The Court also concluded that a calculation of a reasonable value of the work does not preclude an amount for profits and overheads. It reasoned that "the inclusion of a margin for profit and overhead means that the calculation approximates the replacement cost of the works" because replacement costs would include another builder's margin for profit and overheads. For Kane, this meant that it was entitled to a margin of 10 percent.
Sopov v Kane supports the proposition that if a builder terminates a construction contract following repudiation by an owner, it is entitled to elect sue on the basis of a quantum meruit. That entitles the builder to claim its reasonable actual costs plus a margin for profit and overhead.
At the procurement phase, some owners seek to reduce "repudiation risk" by using contract mechanisms including:
the express exclusion of recovery on a quantum meruit basis where the builder terminates a contract subsequent to a repudiatory act by the owner; or
defining the builder's right to payment as referable to milestones throughout the project as opposed to payment of an "indivisible" contract price, and limiting recovery on quantum meruit commensurate with the contract price "earned" at any point in the project on a pro-rata basis.
These types of provisions seek to exclude an entitlement which otherwise exists at law and very clear contract language is required to achieve that intent.

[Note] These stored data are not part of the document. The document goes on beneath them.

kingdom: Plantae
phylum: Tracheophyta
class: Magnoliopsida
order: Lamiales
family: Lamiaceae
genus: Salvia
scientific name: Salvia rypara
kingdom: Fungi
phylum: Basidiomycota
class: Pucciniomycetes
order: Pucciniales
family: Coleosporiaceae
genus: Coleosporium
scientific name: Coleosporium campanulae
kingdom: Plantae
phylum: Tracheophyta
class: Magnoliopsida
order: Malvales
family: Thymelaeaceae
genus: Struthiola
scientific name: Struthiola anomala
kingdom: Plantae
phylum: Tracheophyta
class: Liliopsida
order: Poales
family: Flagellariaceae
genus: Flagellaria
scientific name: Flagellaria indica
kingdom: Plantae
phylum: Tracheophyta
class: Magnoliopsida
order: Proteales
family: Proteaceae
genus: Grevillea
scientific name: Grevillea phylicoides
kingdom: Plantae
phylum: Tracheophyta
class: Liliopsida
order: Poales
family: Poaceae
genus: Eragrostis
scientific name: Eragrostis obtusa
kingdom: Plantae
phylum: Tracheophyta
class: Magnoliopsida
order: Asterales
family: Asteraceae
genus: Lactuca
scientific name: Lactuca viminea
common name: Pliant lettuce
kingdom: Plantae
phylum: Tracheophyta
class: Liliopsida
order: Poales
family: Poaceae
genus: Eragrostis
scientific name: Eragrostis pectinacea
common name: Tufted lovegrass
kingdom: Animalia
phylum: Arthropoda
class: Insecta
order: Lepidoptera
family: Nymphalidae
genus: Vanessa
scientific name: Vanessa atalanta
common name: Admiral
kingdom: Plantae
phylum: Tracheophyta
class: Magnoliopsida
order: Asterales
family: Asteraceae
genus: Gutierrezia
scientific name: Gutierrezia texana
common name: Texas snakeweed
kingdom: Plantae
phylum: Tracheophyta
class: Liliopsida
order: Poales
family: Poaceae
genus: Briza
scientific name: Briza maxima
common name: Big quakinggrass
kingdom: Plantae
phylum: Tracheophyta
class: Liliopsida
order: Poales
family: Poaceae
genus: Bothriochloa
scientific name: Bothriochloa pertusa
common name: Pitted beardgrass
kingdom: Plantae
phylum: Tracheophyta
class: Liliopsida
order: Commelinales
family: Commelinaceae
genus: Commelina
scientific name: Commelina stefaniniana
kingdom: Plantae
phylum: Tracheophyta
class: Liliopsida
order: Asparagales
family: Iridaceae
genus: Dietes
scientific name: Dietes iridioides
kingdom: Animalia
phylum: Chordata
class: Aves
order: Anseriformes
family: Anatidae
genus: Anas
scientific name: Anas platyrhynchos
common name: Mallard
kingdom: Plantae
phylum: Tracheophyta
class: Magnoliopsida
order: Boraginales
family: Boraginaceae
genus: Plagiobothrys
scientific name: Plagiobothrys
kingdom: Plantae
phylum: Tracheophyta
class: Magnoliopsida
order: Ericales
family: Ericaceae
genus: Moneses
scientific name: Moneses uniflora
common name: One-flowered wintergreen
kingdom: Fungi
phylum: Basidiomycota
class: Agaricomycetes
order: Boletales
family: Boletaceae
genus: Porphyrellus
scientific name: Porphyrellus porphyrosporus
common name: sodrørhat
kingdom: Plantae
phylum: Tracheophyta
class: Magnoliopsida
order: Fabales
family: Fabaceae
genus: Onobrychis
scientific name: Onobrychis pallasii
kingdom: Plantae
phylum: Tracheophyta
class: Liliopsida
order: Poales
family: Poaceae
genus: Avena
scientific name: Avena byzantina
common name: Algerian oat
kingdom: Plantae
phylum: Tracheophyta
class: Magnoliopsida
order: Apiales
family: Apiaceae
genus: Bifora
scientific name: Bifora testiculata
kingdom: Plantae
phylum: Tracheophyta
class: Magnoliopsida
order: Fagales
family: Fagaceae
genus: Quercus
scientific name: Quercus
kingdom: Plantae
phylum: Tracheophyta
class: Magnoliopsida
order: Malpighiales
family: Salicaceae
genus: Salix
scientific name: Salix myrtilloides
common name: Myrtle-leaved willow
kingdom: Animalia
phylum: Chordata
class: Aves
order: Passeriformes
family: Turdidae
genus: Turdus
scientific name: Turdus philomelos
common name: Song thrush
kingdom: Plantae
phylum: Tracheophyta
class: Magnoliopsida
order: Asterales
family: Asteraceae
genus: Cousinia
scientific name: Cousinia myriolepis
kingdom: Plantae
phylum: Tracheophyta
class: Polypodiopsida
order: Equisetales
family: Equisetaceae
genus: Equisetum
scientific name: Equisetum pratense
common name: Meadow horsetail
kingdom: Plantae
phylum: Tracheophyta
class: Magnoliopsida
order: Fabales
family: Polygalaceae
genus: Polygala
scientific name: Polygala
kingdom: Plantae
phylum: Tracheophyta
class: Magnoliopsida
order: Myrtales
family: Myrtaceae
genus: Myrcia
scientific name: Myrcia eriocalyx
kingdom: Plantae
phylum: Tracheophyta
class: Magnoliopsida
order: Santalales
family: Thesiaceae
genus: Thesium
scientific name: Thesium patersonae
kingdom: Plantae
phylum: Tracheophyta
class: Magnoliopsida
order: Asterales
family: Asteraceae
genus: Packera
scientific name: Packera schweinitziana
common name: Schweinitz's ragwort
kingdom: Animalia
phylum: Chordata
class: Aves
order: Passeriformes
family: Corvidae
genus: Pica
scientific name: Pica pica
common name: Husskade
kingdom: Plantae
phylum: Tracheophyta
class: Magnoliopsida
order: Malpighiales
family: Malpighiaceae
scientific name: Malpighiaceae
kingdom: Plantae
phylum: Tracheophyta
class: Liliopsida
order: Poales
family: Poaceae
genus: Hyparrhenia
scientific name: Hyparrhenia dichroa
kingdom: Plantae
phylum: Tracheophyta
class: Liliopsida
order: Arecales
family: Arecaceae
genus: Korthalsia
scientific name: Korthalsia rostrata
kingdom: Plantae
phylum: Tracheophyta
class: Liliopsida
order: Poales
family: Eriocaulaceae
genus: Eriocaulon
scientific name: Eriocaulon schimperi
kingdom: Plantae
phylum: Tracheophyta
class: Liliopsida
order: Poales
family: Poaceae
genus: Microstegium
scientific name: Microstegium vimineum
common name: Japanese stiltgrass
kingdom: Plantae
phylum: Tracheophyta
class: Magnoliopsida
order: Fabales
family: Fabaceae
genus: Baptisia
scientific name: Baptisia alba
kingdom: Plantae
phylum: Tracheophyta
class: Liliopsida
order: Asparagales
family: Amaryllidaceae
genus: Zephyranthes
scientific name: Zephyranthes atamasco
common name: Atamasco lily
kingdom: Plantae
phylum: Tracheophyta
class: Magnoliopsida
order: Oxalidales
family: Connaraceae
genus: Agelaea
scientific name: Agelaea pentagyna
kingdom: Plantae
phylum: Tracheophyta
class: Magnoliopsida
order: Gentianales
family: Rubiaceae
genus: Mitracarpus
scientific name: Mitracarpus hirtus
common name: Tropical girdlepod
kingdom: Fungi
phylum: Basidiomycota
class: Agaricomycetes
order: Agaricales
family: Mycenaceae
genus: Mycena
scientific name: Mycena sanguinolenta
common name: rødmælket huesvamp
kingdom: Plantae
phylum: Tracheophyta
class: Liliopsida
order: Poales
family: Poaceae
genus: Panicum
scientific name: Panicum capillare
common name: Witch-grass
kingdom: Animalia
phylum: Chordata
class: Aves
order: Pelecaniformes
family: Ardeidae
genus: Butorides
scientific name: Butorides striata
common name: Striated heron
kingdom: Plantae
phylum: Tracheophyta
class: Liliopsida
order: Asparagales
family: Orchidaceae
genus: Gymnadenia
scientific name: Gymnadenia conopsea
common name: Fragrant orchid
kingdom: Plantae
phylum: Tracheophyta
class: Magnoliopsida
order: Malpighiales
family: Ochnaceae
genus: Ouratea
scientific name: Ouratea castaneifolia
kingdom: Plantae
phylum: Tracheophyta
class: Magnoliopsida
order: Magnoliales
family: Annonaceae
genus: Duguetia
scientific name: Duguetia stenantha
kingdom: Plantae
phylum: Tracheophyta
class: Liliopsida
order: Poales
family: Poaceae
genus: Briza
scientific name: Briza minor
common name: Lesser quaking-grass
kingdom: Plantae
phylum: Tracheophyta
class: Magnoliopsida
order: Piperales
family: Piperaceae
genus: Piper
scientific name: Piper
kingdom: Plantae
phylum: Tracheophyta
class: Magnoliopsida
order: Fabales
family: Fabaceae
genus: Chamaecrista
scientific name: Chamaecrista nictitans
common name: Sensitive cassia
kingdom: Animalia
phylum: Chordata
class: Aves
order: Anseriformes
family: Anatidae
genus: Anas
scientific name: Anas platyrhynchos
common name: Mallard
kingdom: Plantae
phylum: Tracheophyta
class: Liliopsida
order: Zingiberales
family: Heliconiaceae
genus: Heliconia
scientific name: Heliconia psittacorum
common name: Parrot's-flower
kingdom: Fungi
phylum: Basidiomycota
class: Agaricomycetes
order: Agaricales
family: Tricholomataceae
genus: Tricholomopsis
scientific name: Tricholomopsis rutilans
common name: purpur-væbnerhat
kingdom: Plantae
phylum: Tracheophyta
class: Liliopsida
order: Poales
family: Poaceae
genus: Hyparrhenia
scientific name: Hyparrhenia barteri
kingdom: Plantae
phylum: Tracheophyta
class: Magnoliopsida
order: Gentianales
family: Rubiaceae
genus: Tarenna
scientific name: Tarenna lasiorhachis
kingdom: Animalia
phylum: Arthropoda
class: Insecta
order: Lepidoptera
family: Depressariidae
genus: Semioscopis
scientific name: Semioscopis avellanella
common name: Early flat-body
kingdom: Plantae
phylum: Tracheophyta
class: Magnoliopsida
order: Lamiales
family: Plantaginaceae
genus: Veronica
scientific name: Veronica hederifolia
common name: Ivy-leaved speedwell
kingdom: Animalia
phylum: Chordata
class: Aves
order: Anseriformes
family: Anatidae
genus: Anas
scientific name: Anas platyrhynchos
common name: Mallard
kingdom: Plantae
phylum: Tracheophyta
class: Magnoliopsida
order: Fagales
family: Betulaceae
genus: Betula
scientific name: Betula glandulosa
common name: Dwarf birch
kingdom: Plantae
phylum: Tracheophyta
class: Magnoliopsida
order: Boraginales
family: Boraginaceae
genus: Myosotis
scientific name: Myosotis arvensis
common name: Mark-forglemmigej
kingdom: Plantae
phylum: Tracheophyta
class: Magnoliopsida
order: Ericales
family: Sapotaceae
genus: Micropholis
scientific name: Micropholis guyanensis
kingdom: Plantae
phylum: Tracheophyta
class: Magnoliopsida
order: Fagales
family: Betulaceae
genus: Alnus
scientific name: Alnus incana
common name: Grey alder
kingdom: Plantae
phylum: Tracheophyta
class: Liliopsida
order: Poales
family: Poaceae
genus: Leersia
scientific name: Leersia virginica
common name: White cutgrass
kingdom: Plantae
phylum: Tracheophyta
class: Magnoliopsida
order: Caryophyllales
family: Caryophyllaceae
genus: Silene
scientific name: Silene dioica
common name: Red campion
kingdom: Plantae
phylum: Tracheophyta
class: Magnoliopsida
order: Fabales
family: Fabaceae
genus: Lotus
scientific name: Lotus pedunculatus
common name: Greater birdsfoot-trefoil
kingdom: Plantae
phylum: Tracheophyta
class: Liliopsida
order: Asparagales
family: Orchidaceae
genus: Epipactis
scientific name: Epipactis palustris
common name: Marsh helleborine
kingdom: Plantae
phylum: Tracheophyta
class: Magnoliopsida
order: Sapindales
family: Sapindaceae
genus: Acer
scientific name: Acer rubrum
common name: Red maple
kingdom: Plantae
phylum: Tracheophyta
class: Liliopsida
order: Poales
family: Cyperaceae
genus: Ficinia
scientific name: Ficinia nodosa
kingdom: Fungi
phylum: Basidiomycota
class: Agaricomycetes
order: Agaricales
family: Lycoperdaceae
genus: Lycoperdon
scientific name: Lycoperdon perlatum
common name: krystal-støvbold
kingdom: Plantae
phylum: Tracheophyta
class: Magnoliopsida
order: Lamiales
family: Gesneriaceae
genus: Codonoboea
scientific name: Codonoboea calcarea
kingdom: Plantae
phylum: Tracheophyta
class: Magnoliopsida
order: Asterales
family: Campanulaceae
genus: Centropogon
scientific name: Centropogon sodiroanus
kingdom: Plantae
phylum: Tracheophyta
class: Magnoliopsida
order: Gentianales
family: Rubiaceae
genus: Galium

Commercially, owners often need to weigh the benefits of these types of provisions against the commercial implications. Faced with insistence by an owner to expressly exclude quantum meruit, contractors may seek a risk premium through higher tender prices to compensate for reduced legal entitlements. An owner who decides not to pay such a premium and to bear the risk of quantum meruit must ensure that it implements appropriate risk management processes through the life of the project. In Australia, failure by owners to meticulously administer contracts so that they do not at any stage place themselves in substantial breach amounting to repudiation means they run the very high risk that the owner will be liable to pay the builder's actual costs plus a reasonable margin.